Task directions — Beginning with the first line of the entries below, quote each line until you reach and include the line with "[10] Wu Chao.".

§

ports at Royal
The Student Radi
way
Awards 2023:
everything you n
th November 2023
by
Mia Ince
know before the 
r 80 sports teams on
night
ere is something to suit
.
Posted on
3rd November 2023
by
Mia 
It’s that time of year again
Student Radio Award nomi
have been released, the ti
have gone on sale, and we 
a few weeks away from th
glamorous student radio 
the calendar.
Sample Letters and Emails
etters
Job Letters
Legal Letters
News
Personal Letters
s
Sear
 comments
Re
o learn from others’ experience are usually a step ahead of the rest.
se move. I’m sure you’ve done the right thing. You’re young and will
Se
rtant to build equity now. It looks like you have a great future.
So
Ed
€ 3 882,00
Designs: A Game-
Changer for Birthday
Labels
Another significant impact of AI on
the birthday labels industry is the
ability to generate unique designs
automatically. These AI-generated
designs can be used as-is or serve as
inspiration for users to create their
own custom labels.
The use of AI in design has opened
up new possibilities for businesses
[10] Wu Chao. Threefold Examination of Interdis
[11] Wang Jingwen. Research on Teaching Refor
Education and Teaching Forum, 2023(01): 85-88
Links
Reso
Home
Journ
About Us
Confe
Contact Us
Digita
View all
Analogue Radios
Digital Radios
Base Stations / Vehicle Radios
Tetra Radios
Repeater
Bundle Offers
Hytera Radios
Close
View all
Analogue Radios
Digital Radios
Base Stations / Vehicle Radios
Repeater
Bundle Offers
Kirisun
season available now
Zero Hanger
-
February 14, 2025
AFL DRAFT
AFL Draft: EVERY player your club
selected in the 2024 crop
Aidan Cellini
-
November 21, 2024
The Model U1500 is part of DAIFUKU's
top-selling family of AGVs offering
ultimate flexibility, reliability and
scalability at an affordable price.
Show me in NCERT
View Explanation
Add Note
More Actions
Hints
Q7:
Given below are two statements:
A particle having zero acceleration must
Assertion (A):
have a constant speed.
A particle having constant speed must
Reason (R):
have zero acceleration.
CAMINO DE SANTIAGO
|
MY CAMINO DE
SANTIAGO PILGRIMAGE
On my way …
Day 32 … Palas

§

Response to this exercise —
ports at Royal
The Student Radi
way
Awards 2023:
everything you n
th November 2023
by
Mia Ince
know before the 
r 80 sports teams on
night
ere is something to suit
.
Posted on
3rd November 2023
by
Mia 
It’s that time of year again
Student Radio Award nomi
have been released, the ti
have gone on sale, and we 
a few weeks away from th
glamorous student radio 
the calendar.
Sample Letters and Emails
etters
Job Letters
Legal Letters
News
Personal Letters
s
Sear
 comments
Re
o learn from others’ experience are usually a step ahead of the rest.
se move. I’m sure you’ve done the right thing. You’re young and will
Se
rtant to build equity now. It looks like you have a great future.
So
Ed
€ 3 882,00
Designs: A Game-
Changer for Birthday
Labels
Another significant impact of AI on
the birthday labels industry is the
ability to generate unique designs
automatically. These AI-generated
designs can be used as-is or serve as
inspiration for users to create their
own custom labels.
The use of AI in design has opened
up new possibilities for businesses
[10] Wu Chao. Threefold Examination of Interdis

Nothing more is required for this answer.